◆ INSTRUCTIONS TO FOLLOW:
Go through the data line by line. Copy each one holding the string "фактическом".

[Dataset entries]

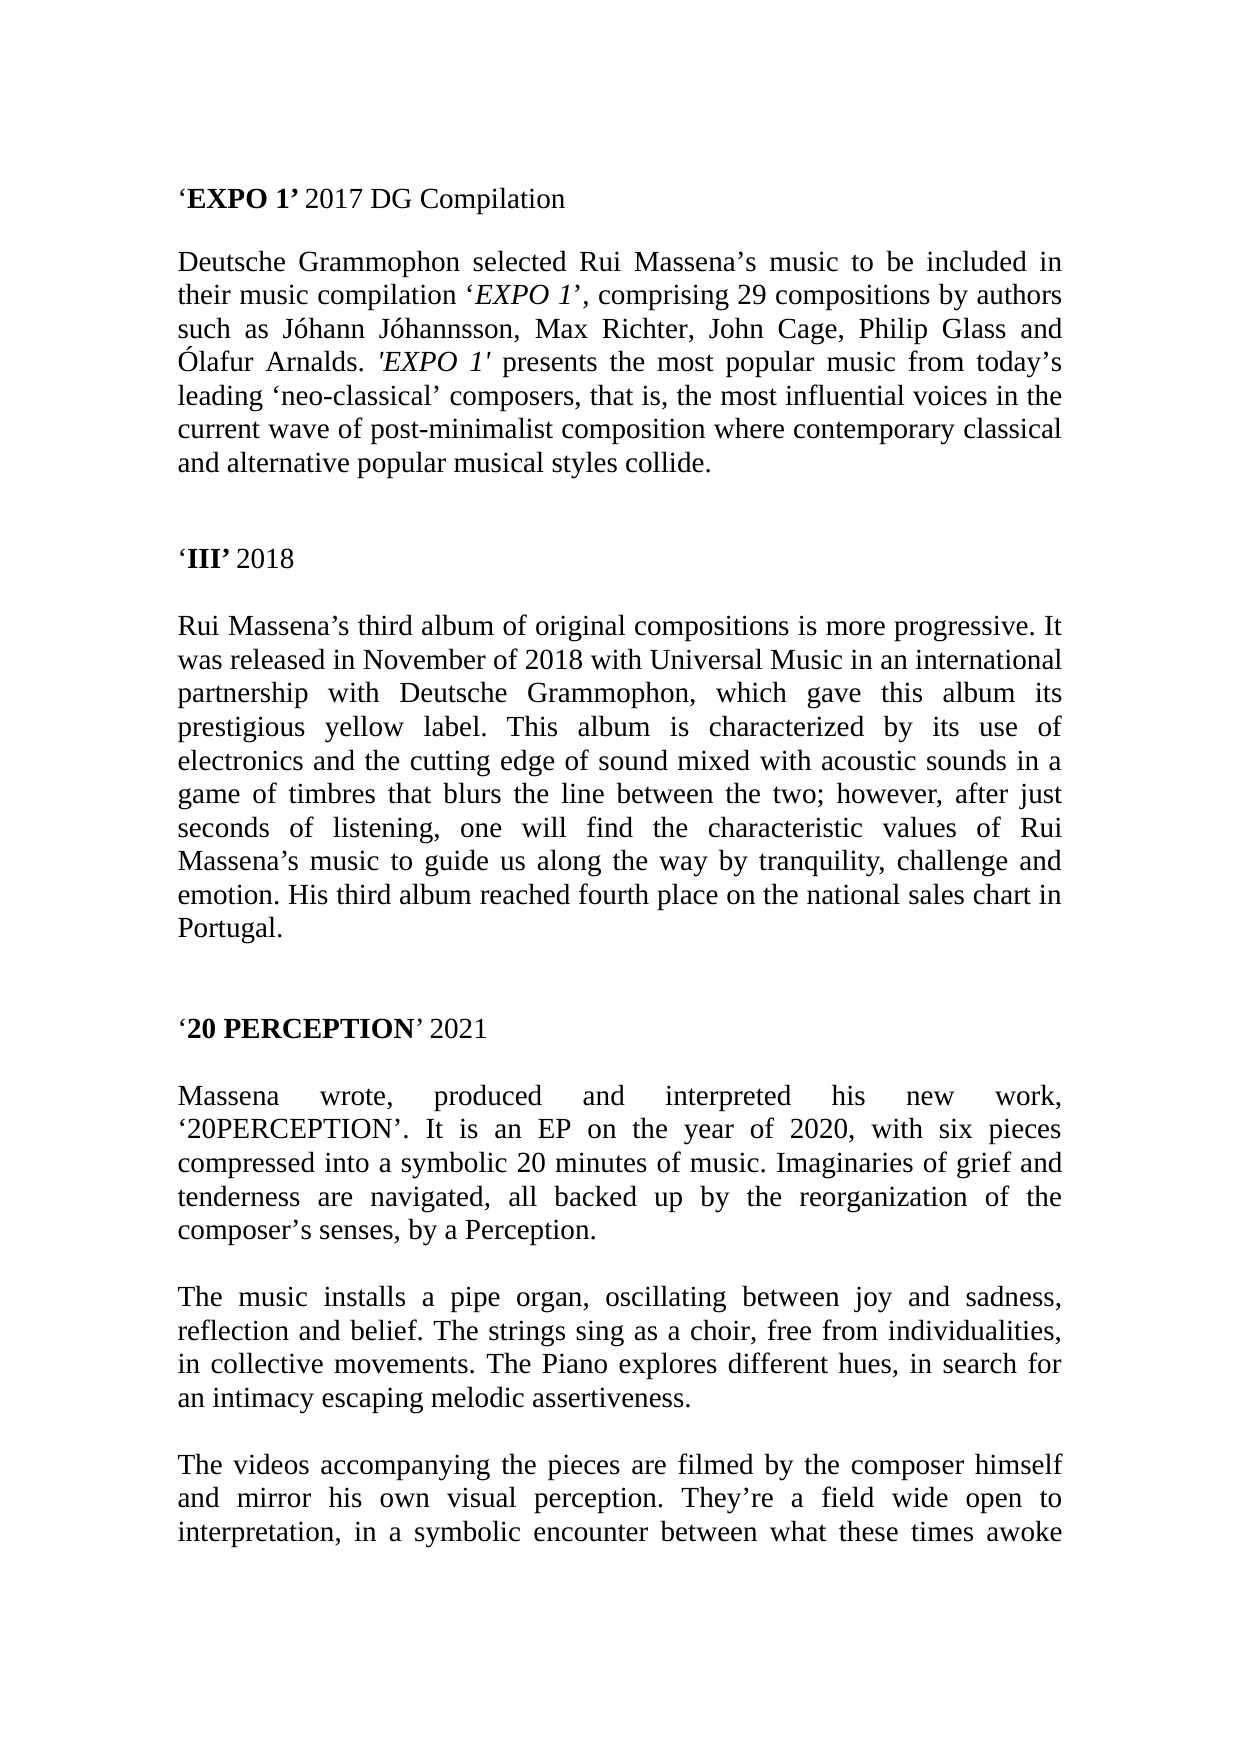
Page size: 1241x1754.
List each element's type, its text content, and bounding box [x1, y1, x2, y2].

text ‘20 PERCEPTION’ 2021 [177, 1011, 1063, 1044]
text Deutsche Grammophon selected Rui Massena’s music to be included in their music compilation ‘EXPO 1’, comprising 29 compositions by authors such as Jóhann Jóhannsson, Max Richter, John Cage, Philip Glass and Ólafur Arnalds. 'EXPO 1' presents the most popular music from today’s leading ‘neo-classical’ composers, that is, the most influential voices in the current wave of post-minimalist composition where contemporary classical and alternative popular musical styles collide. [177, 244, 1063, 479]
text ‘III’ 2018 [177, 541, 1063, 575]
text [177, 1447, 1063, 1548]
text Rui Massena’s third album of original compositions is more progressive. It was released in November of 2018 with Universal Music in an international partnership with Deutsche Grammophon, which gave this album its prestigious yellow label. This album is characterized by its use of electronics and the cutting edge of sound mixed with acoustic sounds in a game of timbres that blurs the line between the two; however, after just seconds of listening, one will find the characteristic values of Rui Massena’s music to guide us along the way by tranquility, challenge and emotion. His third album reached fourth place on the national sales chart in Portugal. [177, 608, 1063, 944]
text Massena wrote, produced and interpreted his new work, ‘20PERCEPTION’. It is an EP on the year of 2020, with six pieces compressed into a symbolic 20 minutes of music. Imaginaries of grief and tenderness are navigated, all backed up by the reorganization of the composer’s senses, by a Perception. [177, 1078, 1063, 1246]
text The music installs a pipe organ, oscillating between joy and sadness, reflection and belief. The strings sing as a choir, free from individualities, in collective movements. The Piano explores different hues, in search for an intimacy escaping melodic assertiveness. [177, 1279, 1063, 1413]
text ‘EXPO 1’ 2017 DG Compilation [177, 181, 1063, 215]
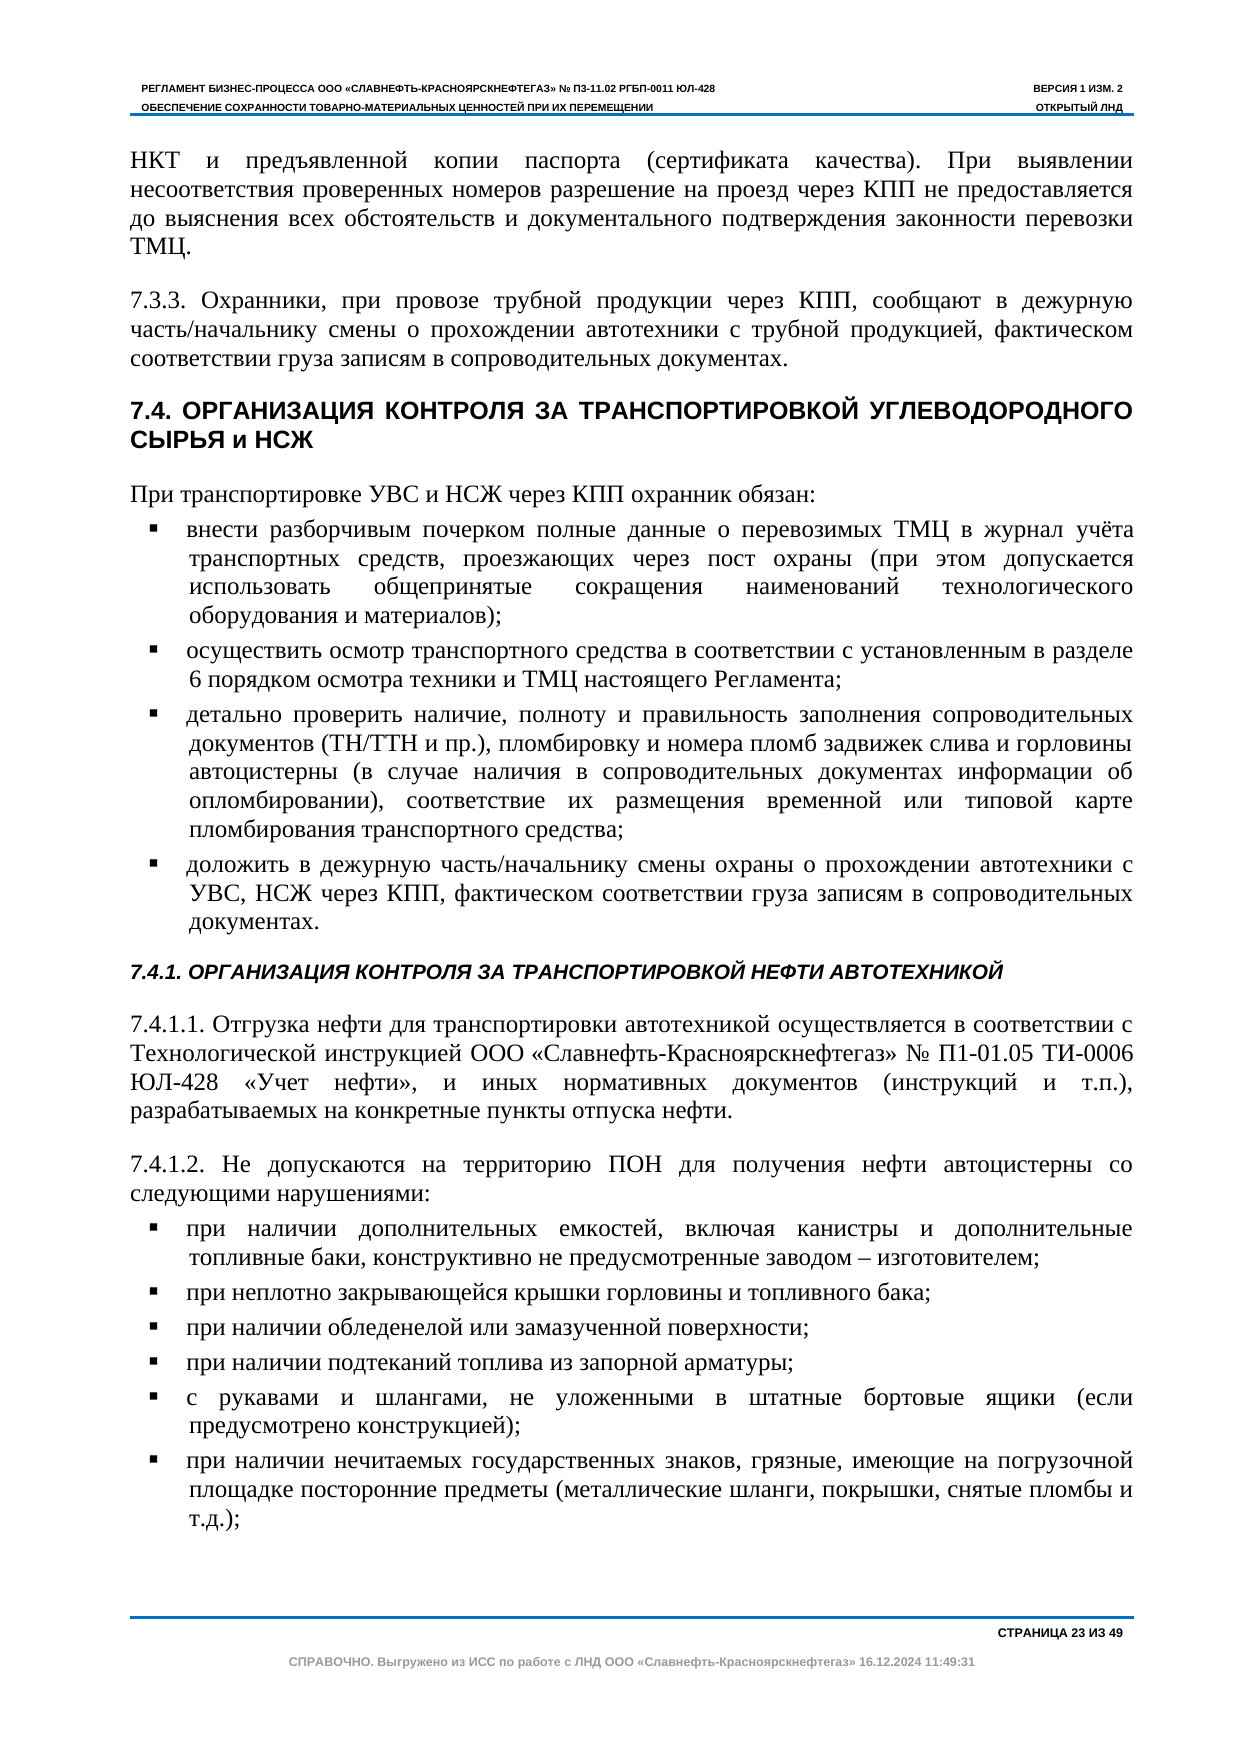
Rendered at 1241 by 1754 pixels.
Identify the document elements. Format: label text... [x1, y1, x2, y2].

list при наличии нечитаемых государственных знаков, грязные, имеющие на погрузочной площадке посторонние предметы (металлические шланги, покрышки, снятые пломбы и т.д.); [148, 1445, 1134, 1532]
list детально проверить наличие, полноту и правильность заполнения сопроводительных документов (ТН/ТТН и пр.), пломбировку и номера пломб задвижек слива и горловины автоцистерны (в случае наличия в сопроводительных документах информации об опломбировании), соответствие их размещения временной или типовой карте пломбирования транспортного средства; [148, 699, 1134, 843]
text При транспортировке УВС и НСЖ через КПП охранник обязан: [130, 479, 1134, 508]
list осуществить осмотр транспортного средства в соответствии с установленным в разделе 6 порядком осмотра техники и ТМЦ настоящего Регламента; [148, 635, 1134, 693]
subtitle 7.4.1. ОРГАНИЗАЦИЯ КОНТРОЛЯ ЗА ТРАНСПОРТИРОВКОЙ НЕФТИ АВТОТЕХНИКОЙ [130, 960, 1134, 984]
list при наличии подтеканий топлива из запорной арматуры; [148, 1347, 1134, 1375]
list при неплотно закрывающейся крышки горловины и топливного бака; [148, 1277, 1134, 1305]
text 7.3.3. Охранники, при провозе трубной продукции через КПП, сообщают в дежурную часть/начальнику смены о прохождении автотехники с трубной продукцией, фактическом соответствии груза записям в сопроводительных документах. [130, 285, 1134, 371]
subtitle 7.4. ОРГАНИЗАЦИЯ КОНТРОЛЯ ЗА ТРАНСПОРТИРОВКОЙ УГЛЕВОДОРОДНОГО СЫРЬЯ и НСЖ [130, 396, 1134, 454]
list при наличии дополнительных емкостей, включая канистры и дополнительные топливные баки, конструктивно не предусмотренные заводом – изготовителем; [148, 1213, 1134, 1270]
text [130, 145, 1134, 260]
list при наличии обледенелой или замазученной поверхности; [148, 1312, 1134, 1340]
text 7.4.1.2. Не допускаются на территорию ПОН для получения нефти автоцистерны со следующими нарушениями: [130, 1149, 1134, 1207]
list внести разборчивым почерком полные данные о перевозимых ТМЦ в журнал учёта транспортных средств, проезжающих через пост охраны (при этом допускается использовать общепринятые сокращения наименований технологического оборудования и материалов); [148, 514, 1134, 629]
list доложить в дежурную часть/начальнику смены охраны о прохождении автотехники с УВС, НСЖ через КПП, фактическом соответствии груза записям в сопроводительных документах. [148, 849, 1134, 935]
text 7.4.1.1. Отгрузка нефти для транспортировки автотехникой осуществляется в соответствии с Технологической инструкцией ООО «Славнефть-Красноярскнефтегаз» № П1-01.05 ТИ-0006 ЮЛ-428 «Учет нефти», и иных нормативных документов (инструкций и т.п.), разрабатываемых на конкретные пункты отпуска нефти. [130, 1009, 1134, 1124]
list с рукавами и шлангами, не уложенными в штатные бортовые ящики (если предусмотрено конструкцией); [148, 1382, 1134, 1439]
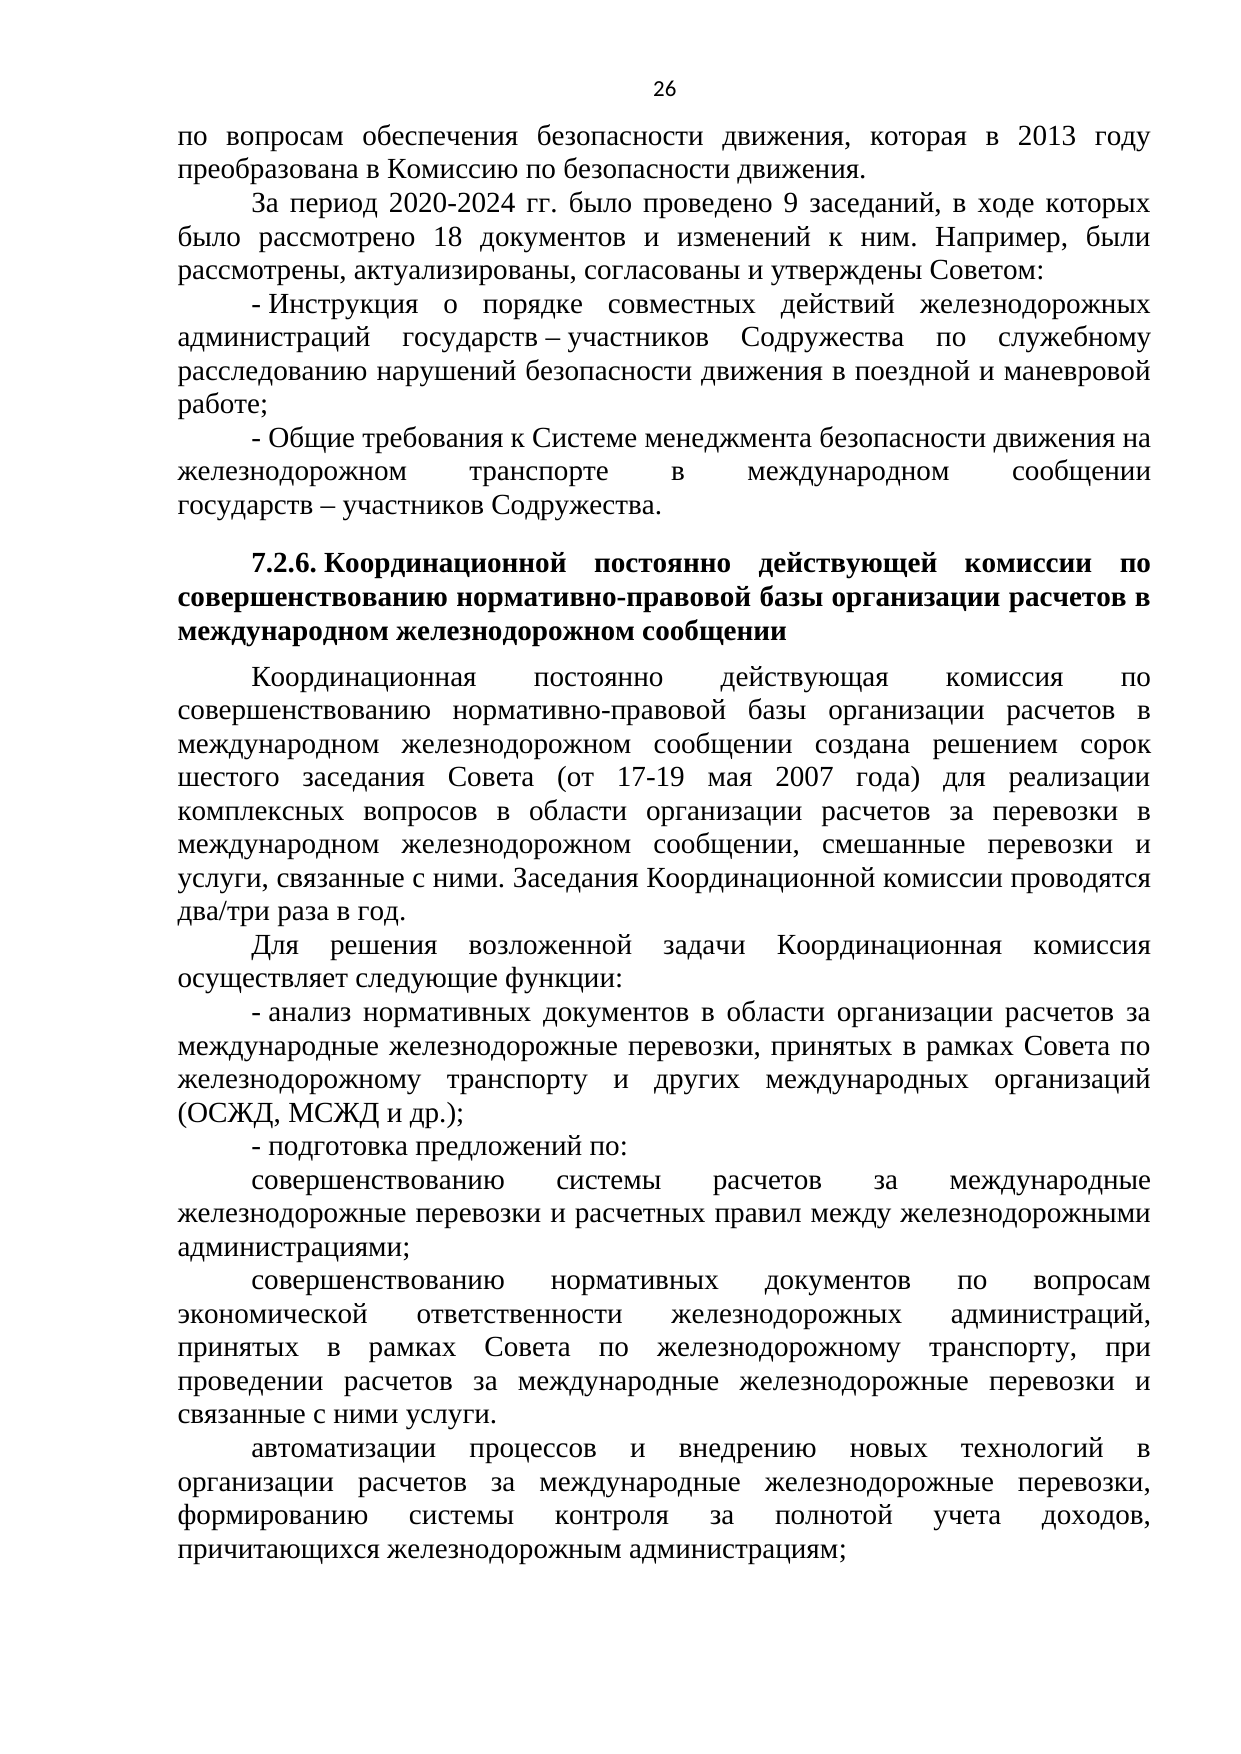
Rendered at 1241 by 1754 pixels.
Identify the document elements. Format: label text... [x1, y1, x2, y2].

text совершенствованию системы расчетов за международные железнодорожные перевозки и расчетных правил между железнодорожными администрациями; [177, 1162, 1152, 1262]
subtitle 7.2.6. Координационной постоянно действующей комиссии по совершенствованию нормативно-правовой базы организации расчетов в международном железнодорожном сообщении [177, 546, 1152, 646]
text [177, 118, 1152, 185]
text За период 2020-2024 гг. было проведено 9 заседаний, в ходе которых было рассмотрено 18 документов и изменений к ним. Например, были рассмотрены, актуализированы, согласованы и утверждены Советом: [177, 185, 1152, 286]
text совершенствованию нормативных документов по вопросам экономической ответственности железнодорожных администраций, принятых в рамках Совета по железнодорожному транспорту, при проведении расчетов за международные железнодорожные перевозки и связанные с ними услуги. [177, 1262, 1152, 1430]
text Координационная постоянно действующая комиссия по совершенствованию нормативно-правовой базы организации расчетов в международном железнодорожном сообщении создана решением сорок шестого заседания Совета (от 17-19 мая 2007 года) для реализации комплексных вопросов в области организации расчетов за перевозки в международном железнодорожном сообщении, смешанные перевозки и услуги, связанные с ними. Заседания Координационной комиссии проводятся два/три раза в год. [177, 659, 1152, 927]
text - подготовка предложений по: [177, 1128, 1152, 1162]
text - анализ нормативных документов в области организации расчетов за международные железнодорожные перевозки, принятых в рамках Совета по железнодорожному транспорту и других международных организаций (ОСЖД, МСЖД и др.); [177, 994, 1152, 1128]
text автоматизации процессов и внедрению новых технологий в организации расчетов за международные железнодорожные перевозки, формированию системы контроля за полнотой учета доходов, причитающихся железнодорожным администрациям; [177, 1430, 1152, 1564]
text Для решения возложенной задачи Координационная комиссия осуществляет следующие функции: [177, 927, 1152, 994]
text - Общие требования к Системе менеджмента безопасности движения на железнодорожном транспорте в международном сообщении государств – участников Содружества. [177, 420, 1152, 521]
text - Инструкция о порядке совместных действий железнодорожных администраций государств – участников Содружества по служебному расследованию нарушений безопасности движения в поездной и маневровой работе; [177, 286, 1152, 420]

◆ ANSWER:
text 7.3.3. Охранники, при провозе трубной продукции через КПП, сообщают в дежурную часть/начальнику смены о прохождении автотехники с трубной продукцией, фактическом соответствии груза записям в сопроводительных документах. [130, 285, 1134, 371]
list доложить в дежурную часть/начальнику смены охраны о прохождении автотехники с УВС, НСЖ через КПП, фактическом соответствии груза записям в сопроводительных документах. [148, 849, 1134, 935]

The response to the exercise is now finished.